International Design Patent Filing Considerations After U.S. Entry into the Hague Agreement
On June 1, 2015 Trevor Copeland and Daniel Parrish's article, 'International Design Patent Filing Considerations After U.S. Entry into the Hague Agreement,' was published in The Intellectual Property Strategist.
Streamlined Filing for International Design Patents: Pros, Cons, Alternatives
In an article in the June 2015 issue of The Intellectual Property Strategist, Brinks' Trevor Copeland and Daniel Parrish discuss how to optimize an international filing strategy in light of of the USPTO's recent accession to the Geneva Act of the Hague Agreement, which ushers in the implementation of a streamlined process for registering industrial designs in multiple international jurisdictions at the same time.

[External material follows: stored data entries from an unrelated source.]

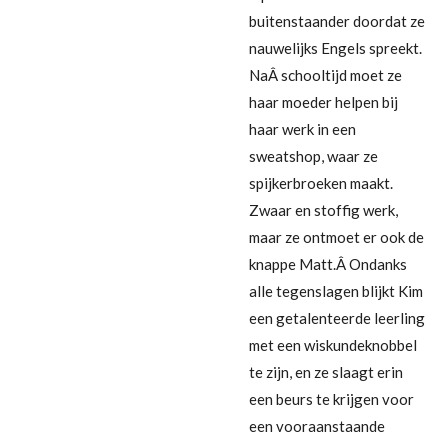
buitenstaander doordat ze
nauwelijks Engels spreekt.
NaÂ schooltijd moet ze
haar moeder helpen bij
haar werk in een
sweatshop, waar ze
spijkerbroeken maakt.
Zwaar en stoffig werk,
maar ze ontmoet er ook de
knappe Matt.Â Ondanks
alle tegenslagen blijkt Kim
een getalenteerde leerling
met een wiskundeknobbel
te zijn, en ze slaagt erin
een beurs te krijgen voor
een vooraanstaande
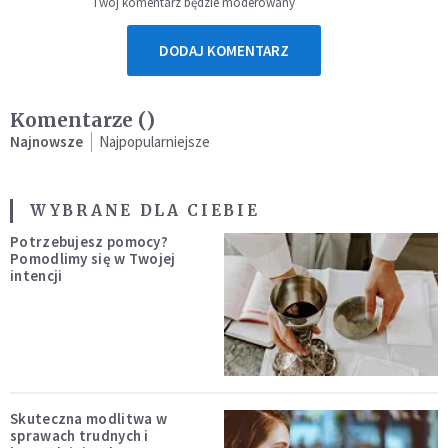
Twój komentarz będzie moderowany
DODAJ KOMENTARZ
Komentarze (
)
Najnowsze
Najpopularniejsze
WYBRANE DLA CIEBIE
Potrzebujesz pomocy?
Pomodlimy się w Twojej
intencji
Skuteczna modlitwa w
sprawach trudnych i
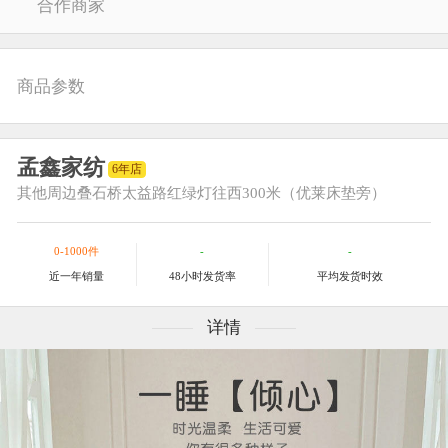
合作商家
商品参数
孟鑫家纺
6年店
其他
周边叠石桥太益路红绿灯往西300米（优莱床垫旁）
0-1000件
-
-
近一年销量
48小时发货率
平均发货时效
详情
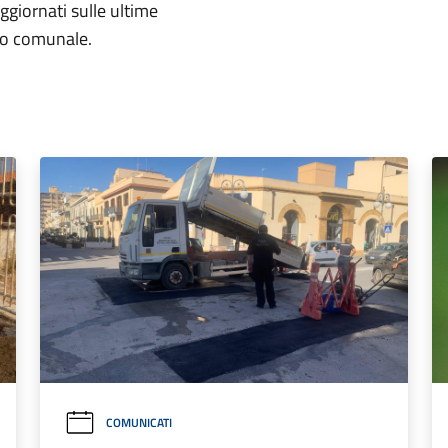
aggiornati sulle ultime
rio comunale.
COMUNICATI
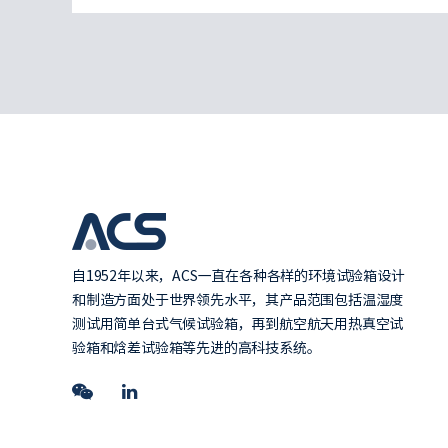
自1952年以来，ACS一直在各种各样的环境试验箱设计
和制造方面处于世界领先水平，其产品范围包括温湿度
测试用简单台式气候试验箱，再到航空航天用热真空试
验箱和焓差试验箱等先进的高科技系统。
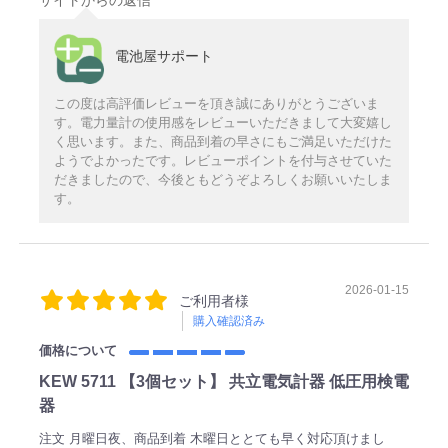
電池屋サポート
この度は高評価レビューを頂き誠にありがとうございま
す。電力量計の使用感をレビューいただきまして大変嬉し
く思います。また、商品到着の早さにもご満足いただけた
ようでよかったです。レビューポイントを付与させていた
だきましたので、今後ともどうぞよろしくお願いいたしま
す。
2026-01-15
ご利用者様
購入確認済み
価格について
KEW 5711 【3個セット】 共立電気計器 低圧用検電
器
注文 月曜日夜、商品到着 木曜日ととても早く対応頂けまし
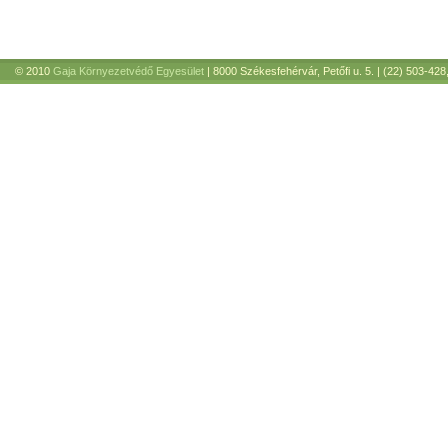
© 2010
Gaja Környezetvédő Egyesület
| 8000 Székesfehérvár, Petőfi u. 5. | (22) 503-428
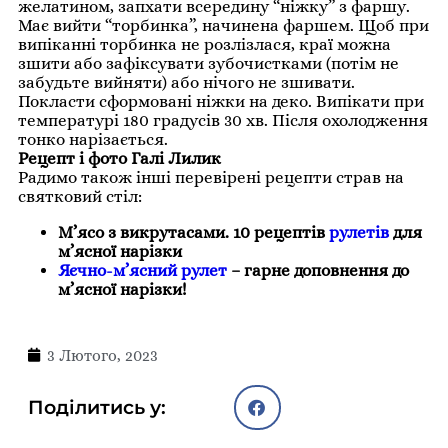
желатином, запхати всередину “ніжку” з фаршу.
Має вийти “торбинка”, начинена фаршем. Щоб при
випіканні торбинка не розлізлася, краї можна
зшити або зафіксувати зубочистками (потім не
забудьте вийняти) або нічого не зшивати.
Покласти сформовані ніжки на деко. Випікати при
температурі 180 градусів 30 хв. Після охолодження
тонко нарізається.
Рецепт і фото Галі Лилик
Радимо також інші перевірені рецепти страв на
святковий стіл:
М’ясо з викрутасами. 10 рецептів
рулетів
для
м’ясної нарізки
Яєчно-м’ясний рулет
– гарне доповнення до
м’ясної нарізки!
3 Лютого, 2023
Поділитись у:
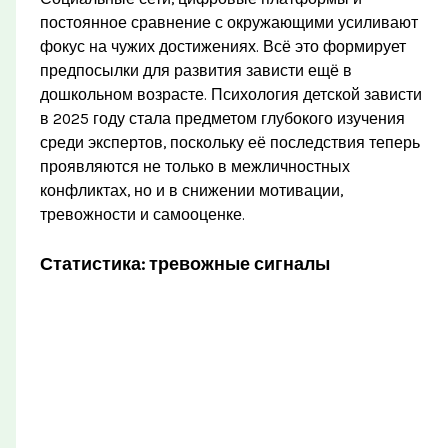
постоянное сравнение с окружающими усиливают
фокус на чужих достижениях. Всё это формирует
предпосылки для развития зависти ещё в
дошкольном возрасте. Психология детской зависти
в 2025 году стала предметом глубокого изучения
среди экспертов, поскольку её последствия теперь
проявляются не только в межличностных
конфликтах, но и в снижении мотивации,
тревожности и самооценке.
Статистика: тревожные сигналы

Effective May 13, 2015, entities seeking international design patents can file at the USPTO a single, standardized application designating any of more than 62 territories, including the U.S. and European Union (EU), for their patents, and can receive the same effective filing date in each jurisdiction.

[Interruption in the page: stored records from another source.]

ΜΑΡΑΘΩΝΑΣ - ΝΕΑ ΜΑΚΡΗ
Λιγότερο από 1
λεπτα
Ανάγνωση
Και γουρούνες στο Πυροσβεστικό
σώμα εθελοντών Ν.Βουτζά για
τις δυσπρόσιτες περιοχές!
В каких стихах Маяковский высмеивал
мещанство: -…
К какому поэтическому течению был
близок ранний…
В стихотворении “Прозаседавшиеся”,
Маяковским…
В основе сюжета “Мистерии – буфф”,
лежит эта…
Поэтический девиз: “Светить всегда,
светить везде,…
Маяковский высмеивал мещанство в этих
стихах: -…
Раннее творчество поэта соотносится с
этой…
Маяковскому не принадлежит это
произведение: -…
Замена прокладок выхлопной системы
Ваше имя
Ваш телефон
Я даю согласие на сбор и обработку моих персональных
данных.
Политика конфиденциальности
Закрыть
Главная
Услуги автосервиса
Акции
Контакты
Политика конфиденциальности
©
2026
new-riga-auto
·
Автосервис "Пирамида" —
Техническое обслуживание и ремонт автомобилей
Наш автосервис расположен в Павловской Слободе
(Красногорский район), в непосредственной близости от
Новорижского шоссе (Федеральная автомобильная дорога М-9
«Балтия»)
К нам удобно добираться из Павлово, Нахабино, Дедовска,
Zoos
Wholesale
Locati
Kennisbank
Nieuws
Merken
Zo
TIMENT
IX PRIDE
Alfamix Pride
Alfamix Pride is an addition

Applicants may submit up to 100 industrial designs per application, as long as all designs are in the same Locarno Class. This streamlined approach should result in increased filing efficiencies and cost savings for applicants, who may file through the USPTO or directly into the International Bureau of WIPO.
Copeland and Parrish weigh the pros and cons of this newly adopted approach and discuss alternative avenues of protection for inventors seeking patents on industrial designs.